OpenAI has officially unveiled Jalapeño, its first custom AI accelerator developed in partnership with Broadcom. The chip represents the company’s first major step into designing its own silicon, as it seeks greater control over the hardware infrastructure that powers services such as ChatGPT and its growing portfolio of AI products.
According to OpenAI, Jalapeño is designed specifically for inference workloads, which involve running trained AI models to generate responses and perform tasks. The company described it as its first “Intelligence Processor”, architected around its vision for the future of large language model (LLM) inference.

Late 2026 Deployment
By controlling more of the hardware and software stack, the company believes it can improve operational efficiency, reduce infrastructure costs, and deliver faster and more reliable AI experiences.

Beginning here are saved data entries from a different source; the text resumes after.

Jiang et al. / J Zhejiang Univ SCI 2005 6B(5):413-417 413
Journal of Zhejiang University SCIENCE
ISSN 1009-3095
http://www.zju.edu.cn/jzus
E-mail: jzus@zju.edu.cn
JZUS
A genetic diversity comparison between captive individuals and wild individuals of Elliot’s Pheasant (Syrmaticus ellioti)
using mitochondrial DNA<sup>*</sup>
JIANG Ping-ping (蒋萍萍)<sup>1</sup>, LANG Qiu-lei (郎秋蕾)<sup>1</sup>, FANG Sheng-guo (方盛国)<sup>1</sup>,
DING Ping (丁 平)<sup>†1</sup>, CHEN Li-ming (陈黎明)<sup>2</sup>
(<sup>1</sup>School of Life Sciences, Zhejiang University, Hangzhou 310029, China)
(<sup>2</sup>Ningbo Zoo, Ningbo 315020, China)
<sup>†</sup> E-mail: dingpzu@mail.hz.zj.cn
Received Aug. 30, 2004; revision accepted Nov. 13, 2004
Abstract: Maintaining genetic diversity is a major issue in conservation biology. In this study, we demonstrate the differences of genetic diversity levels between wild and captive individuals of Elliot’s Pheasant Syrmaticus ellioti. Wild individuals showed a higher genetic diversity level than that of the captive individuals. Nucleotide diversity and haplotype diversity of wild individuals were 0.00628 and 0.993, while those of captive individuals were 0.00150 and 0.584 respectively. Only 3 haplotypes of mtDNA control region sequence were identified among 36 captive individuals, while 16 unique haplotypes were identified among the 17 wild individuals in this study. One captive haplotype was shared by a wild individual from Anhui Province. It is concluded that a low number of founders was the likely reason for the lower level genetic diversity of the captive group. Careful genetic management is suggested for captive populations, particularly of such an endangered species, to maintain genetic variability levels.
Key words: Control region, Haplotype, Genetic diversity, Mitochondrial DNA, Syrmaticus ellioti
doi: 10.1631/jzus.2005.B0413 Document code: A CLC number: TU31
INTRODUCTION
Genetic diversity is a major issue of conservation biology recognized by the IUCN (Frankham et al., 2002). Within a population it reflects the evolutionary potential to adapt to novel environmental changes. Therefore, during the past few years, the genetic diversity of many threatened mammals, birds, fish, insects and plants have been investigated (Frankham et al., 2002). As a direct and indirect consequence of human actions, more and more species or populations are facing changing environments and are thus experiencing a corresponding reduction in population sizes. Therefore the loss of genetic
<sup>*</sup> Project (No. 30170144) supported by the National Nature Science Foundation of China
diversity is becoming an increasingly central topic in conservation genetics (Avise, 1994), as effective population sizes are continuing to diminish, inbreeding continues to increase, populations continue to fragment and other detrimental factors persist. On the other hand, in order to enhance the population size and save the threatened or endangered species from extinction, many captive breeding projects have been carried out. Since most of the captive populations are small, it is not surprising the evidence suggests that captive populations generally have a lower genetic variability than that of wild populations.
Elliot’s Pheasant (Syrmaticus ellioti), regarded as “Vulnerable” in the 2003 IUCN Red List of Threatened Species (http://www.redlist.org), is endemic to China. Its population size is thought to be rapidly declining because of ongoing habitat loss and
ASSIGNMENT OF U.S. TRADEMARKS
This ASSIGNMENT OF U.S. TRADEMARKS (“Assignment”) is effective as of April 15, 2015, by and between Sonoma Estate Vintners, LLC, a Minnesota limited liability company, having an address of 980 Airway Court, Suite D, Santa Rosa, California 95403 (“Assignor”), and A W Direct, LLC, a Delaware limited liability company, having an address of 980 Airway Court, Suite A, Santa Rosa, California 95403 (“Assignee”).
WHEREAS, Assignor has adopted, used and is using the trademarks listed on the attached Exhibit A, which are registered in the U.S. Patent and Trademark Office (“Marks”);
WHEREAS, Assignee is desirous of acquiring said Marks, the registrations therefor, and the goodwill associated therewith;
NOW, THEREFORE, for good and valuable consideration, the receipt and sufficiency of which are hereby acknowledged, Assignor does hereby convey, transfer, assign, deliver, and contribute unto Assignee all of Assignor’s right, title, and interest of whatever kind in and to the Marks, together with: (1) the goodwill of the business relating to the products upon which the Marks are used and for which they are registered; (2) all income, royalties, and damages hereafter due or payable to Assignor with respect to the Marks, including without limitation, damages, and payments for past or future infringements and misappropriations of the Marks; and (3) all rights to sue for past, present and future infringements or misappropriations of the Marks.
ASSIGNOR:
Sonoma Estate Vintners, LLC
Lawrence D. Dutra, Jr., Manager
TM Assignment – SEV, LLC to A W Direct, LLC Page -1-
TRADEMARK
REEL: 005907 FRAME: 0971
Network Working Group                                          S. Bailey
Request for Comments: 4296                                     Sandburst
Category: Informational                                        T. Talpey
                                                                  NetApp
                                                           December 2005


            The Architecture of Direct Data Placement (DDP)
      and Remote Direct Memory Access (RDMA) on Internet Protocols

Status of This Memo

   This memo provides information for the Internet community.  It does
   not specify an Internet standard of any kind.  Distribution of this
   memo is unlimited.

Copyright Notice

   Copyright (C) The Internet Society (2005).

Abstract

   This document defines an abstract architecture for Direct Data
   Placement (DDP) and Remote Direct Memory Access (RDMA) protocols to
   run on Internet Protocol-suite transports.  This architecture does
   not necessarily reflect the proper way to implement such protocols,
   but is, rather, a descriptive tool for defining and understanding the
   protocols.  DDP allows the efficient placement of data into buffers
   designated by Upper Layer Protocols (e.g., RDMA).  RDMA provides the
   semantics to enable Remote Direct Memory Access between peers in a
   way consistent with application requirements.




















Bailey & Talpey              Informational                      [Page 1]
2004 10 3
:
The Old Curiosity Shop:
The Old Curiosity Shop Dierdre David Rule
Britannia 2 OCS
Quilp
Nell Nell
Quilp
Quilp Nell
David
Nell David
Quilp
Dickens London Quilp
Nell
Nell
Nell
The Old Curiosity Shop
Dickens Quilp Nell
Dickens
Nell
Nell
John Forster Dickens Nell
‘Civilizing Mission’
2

The move also reflects a trend within the technology industry, where companies such as Google, Amazon and Meta have increasingly invested in custom silicon to reduce reliance on third-party suppliers while tailoring hardware for their own AI workloads.
OpenAI said Jalapeño is slated for initial deployment in data centres beginning in late 2026. The company and Broadcom also characterised the project as the first product in what is intended to become a multi-generation compute platform.

Built For AI Inference
Unlike general-purpose AI accelerators that cater to a broad range of machine learning applications, Jalapeño was developed with a singular focus on LLM inference. OpenAI said the chip is designed to maximise efficiency when serving AI models at scale, which has become increasingly important as usage of ChatGPT and other AI-powered tools continues to grow.
While full performance figures have yet to be disclosed, OpenAI claims that early testing shows Jalapeño delivers substantially better performance-per-watt compared to current state-of-the-art solutions. The company added that final validation is still underway, with a more detailed technical report expected in the coming months.

Developed In Just Nine Months With AI Help
One of the more notable aspects of the project is its development timeline. OpenAI said Jalapeño progressed from initial design to manufacturing tape-out in just nine months, an unusually rapid pace for a high-performance semiconductor project.
The company attributed this to close collaboration between OpenAI’s engineering teams and Broadcom’s silicon implementation experts. It also revealed that the firm’s own AI models were used to accelerate parts of the chip’s design and optimisation process.
Broadcom contributed its expertise in chip design and networking technologies, while Canadian hardware manufacturer Celestica assisted with board, rack and system integration. OpenAI noted that engineering samples are already operating in its laboratories, running workloads including GPT-5.3-Codex-Spark at target production frequencies and power levels.